È durata circa due anni, l’indagine avviata dai finanzieri della Stazione navale di Vibo, successivamente coadiuvati dal Nucleo ecologico dei carabinieri, che ha portato all’esecuzione al sequestro, disposto dal gip del tribunale, del deposito di pet-coke, usato come combustibile dai cementifici.
Sotto accusa è il trasporto del materiale definito «feccia del petrolio». In base alla normativa, infatti, l’utilizzo del pet-coke deve seguire regole molto rigorose che, in base a quanto accertato, non sarebbero state applicate al punto che le polveri si sono depositate su balconi, panni stesi, sulle auto e all’ingresso di attività commerciali.
L’inchiesta della magistratura vibonese ha portato all’emissione di quattro avvisi di garanzia per immissione di sostanze pericolose nell’ambiente. Nell’ambito delle attività è stato anche registrato l’arrivo nel porto vibonese di due motonavi battenti rispettivamente bandiera panamense e greca, provenienti da Venezuela e Usa, con il loro carico di pet-coke movimentato senza che venissero adottati gli accorgimenti necessari ad evitare che il materiale si disperdesse nell’ambiente.

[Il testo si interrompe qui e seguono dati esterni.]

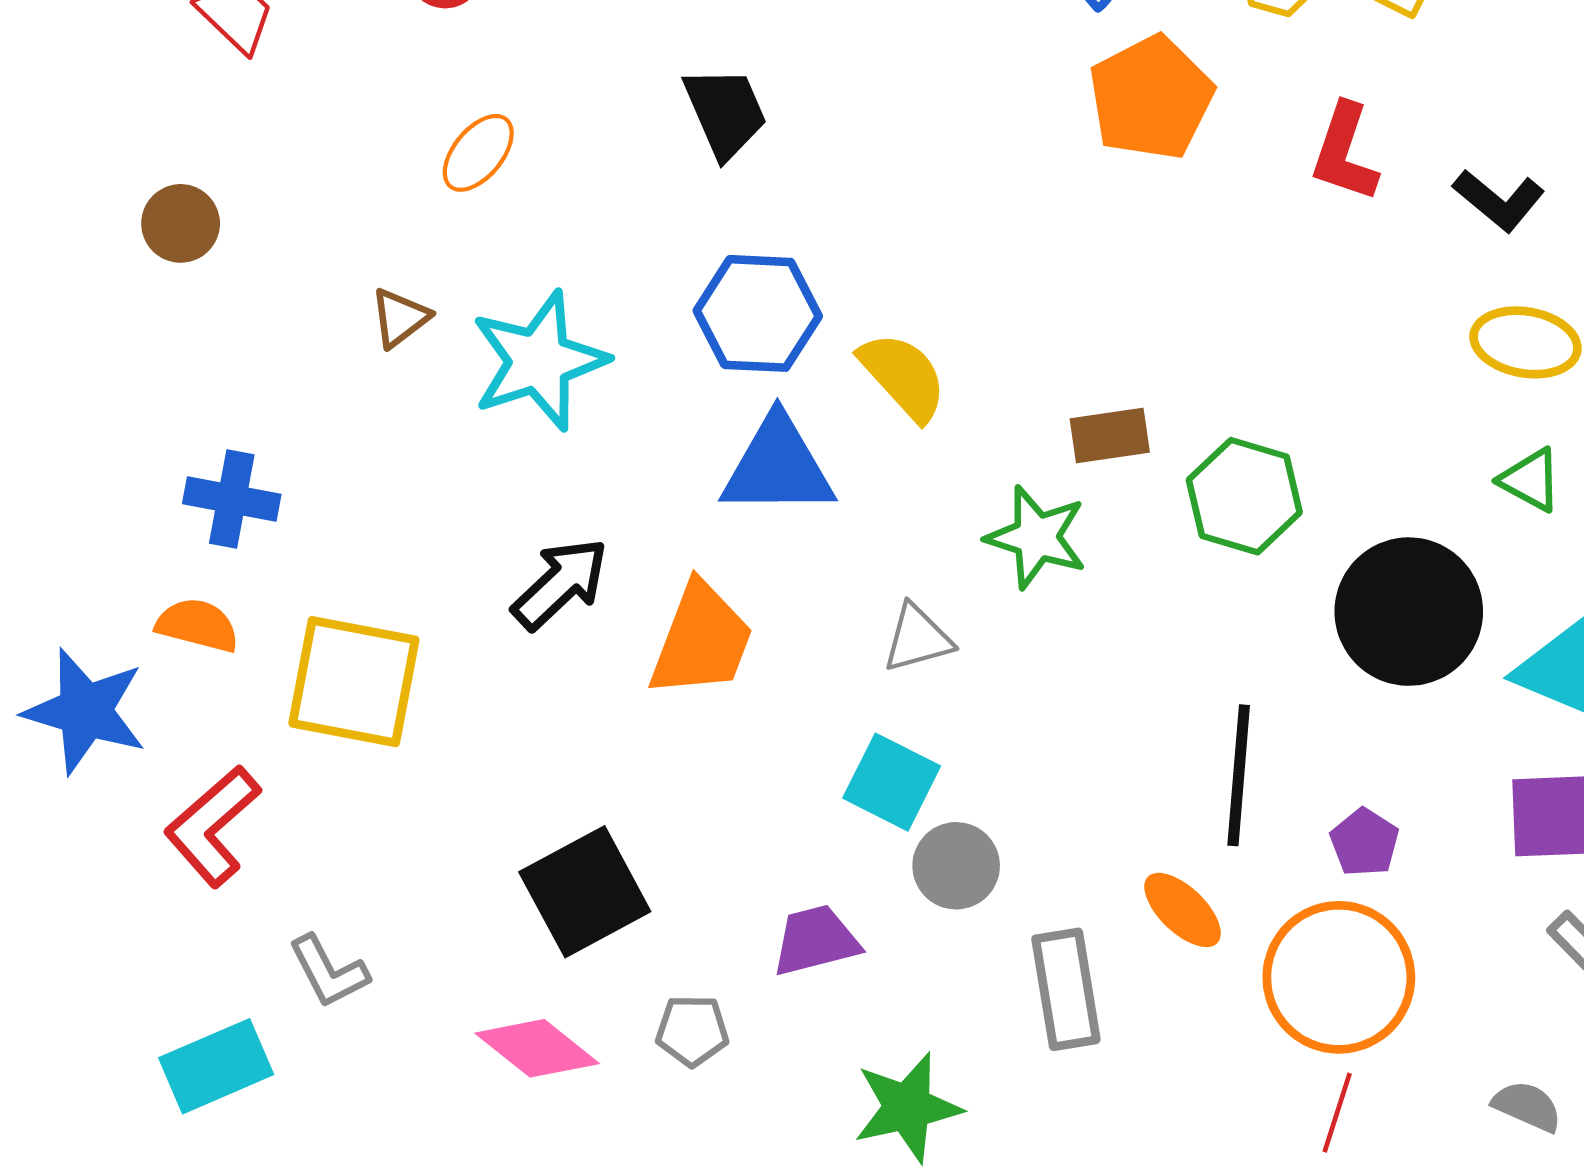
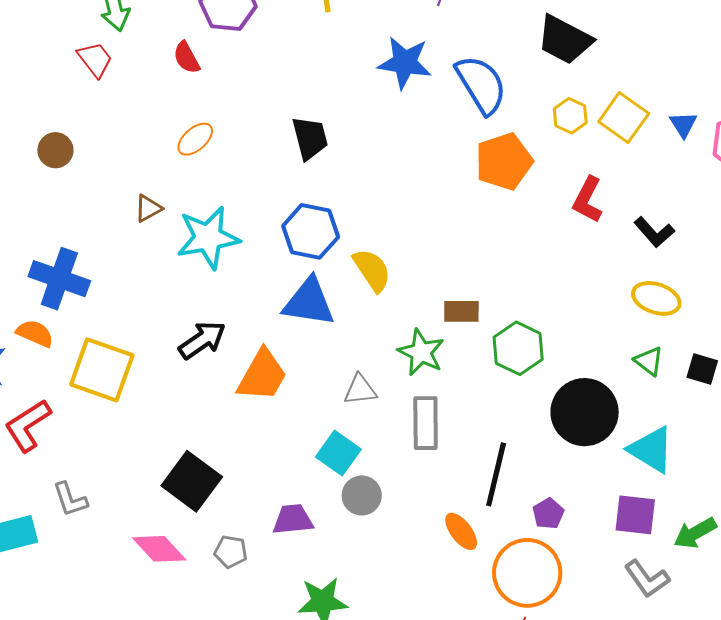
blue cross: (232, 499) -> (59, 279), size x1.4
black square: (585, 892) -> (192, 481), turned -34
gray rectangle: (1066, 989) -> (426, 423), moved

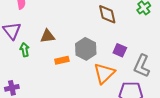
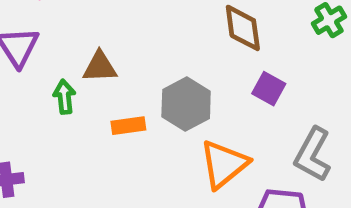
green arrow: (25, 50) -> (64, 97), moved
purple square: (120, 50) -> (269, 89), moved

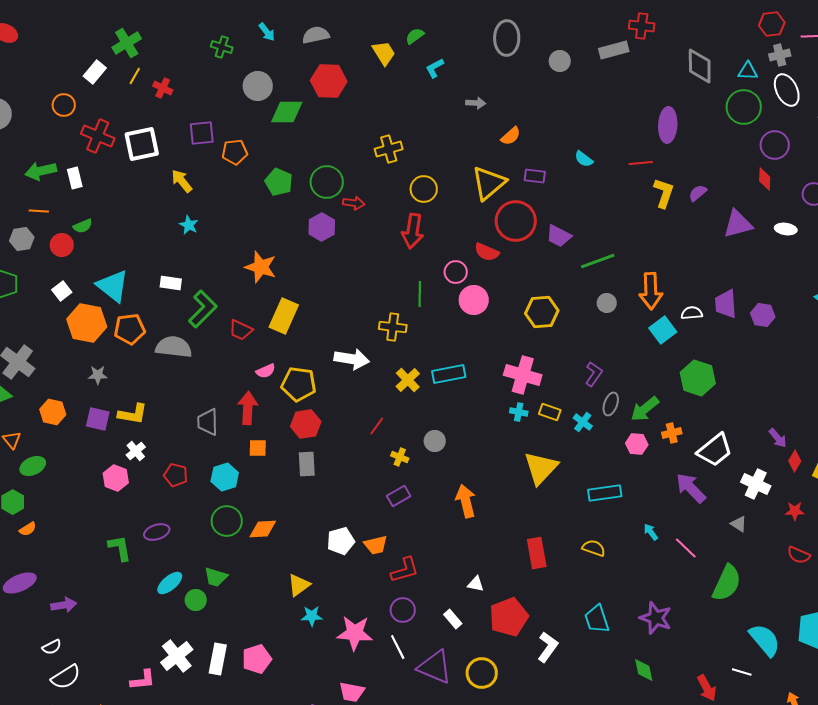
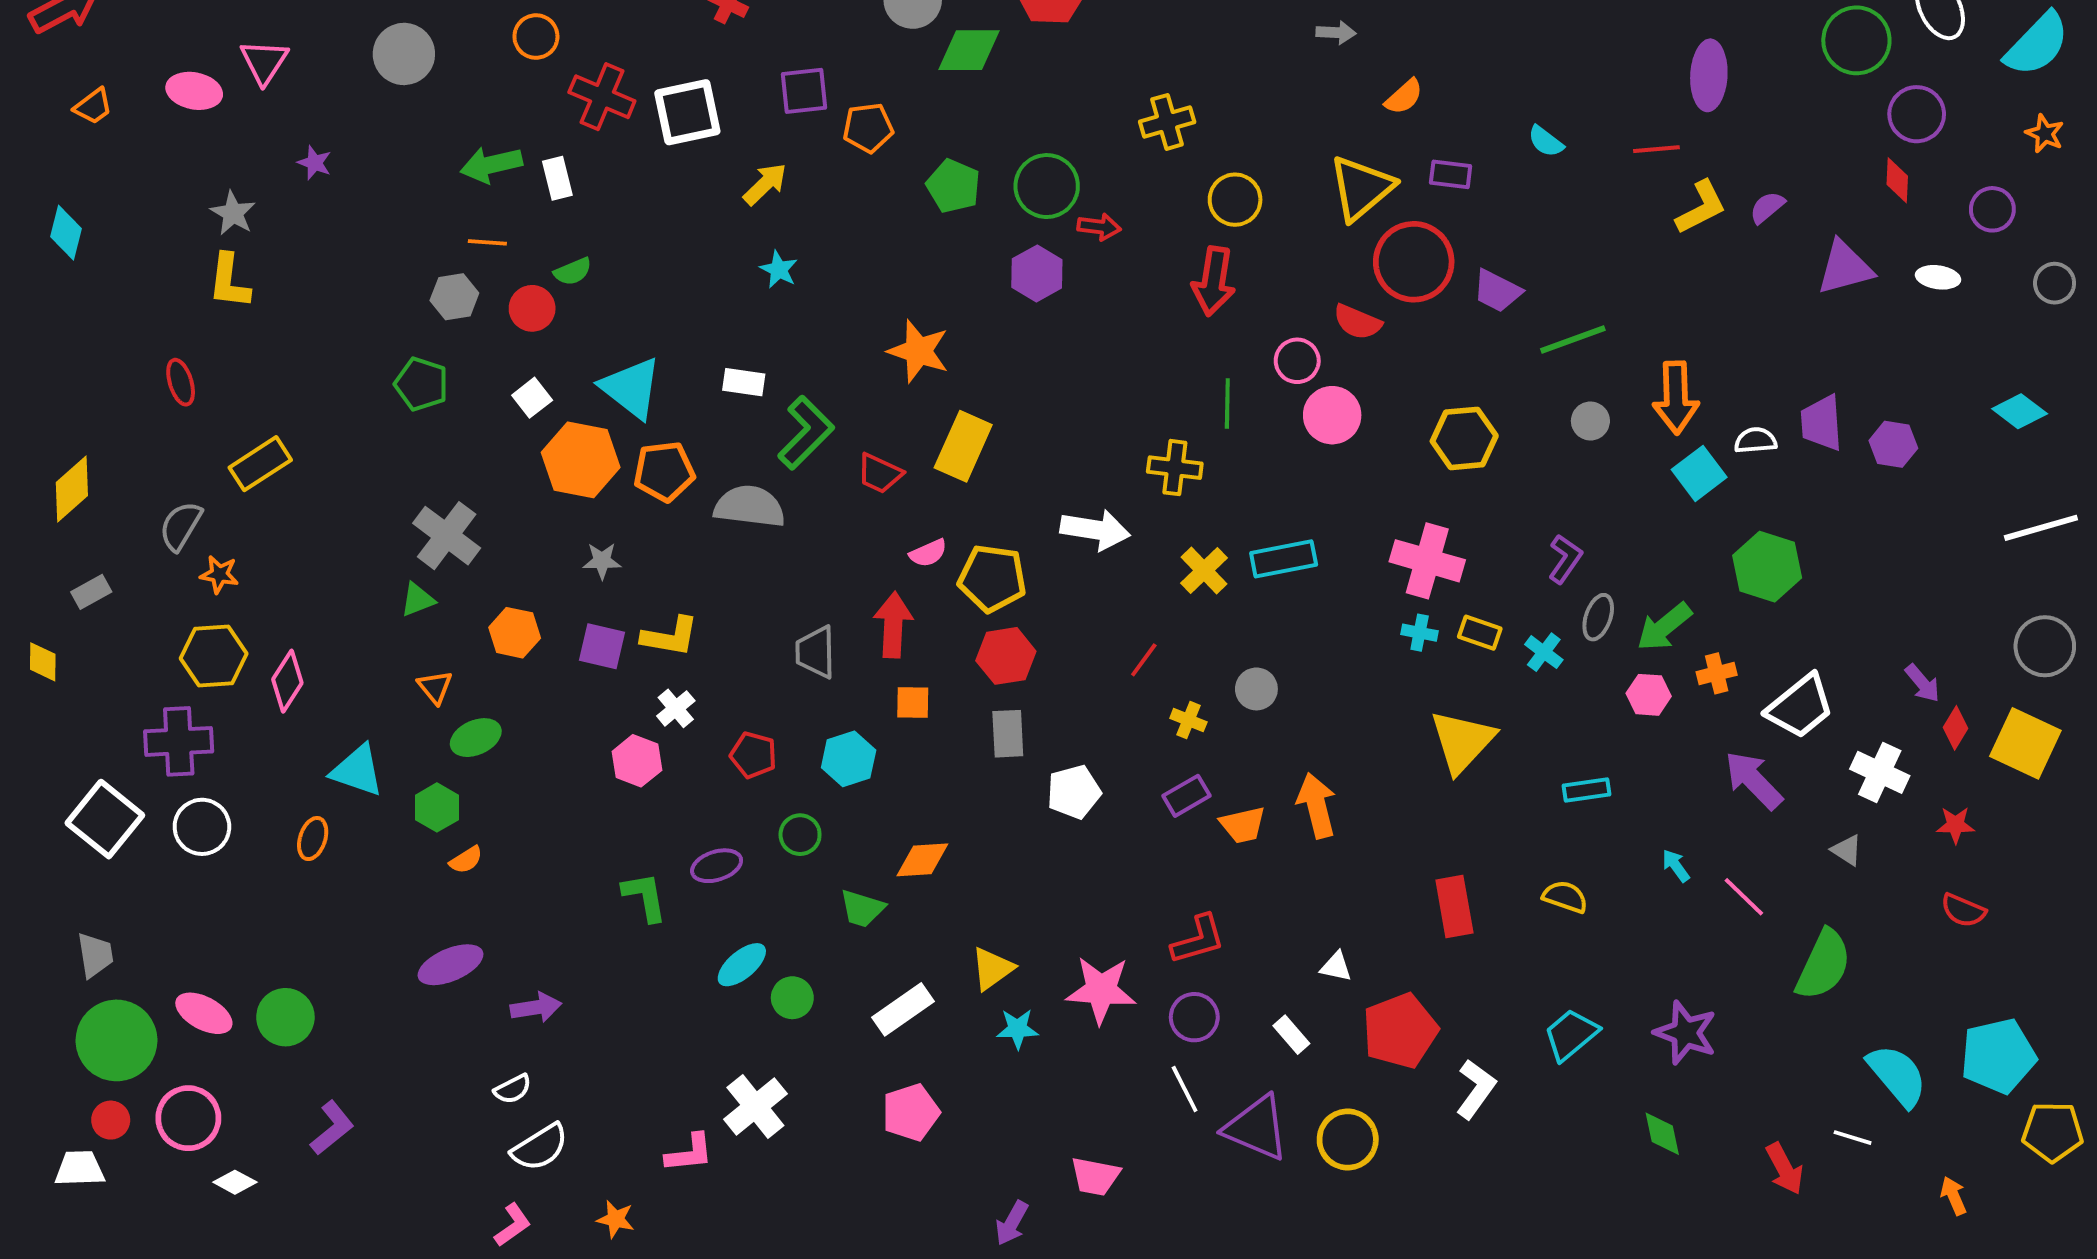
yellow arrow: (182, 181) -> (765, 184), turned 85
yellow L-shape: (664, 193) -> (1701, 207), turned 44
cyan rectangle: (605, 493) -> (1587, 790), size x0.7
green circle: (227, 521) -> (800, 835), moved, size x0.7
white pentagon: (341, 541) -> (1074, 792), moved
orange trapezoid: (376, 545) -> (1243, 825), moved
green trapezoid: (216, 577) -> (862, 908), moved
cyan trapezoid: (597, 619) -> (1571, 1035), turned 68
pink star: (355, 633) -> (1101, 990), moved
white rectangle: (218, 659) -> (903, 1009), moved, turned 44

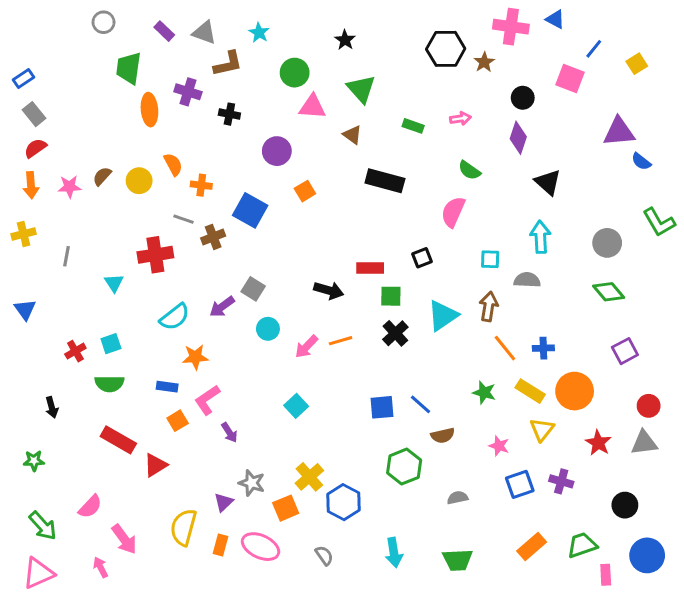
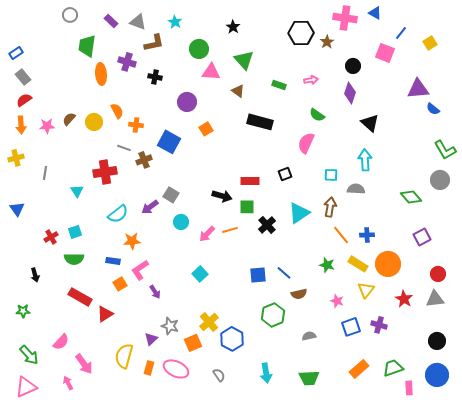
gray circle: (607, 243) -> (440, 180), moved
green square: (391, 296) -> (247, 207), moved
black circle: (625, 505) -> (437, 341), moved

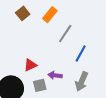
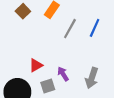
blue line: (81, 54) -> (95, 28), moved
purple arrow: (55, 75) -> (63, 74), turned 56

Di più: un mese addietro l’autorità portuale ha anche sospeso l’attività di carico e scarico. «Questo tipo di inchieste su problematiche complesse – ha commentato il procuratore Mario Spagnuolo – attengono all’incolumità delle persone. In ogni caso, non si possono massificare i profitti prescindendo dalla salvaguardia dell’ambiente».
A CROTONE:La Procura della Repubblica ha scritto un nuovo capitolo dell’inchiesta «Black Mountains» sull’utilizzo del conglomerato idraulico fatto con scorie provenienti dagli stabilimenti Pertusola Sud e dall’Ilva di Taranto. Le aree sequestrate dai carabinieri e dalla Guardia di finanza, si aggiungono alle precedenti 18, la gran parte delle quali vicino a scuole ed abitazioni, oggetto di analogo provvedimento lo scorso mese di settembre.
Dalla relazione del consulente della Procura di Crotone che ha effettuato i carotaggi sul terreno è emerso che le scorie utilizzate per realizzare il conglomerato idraulico, cubilot, sono «altamente tossiche e cancerogene». Preoccupato il commento del procuratore della Repubblica di Crotone, Raffaele Mazzotta. I risultati delle analisi – ha detto – non sono per niente tranquillizzanti: una presenza di arsenico, quasi generalizzata, che desta preoccupazione. Bisogna intervenire subito, specie dove il cubilot è presente in superficie, la situazione è estremamente pericolosa».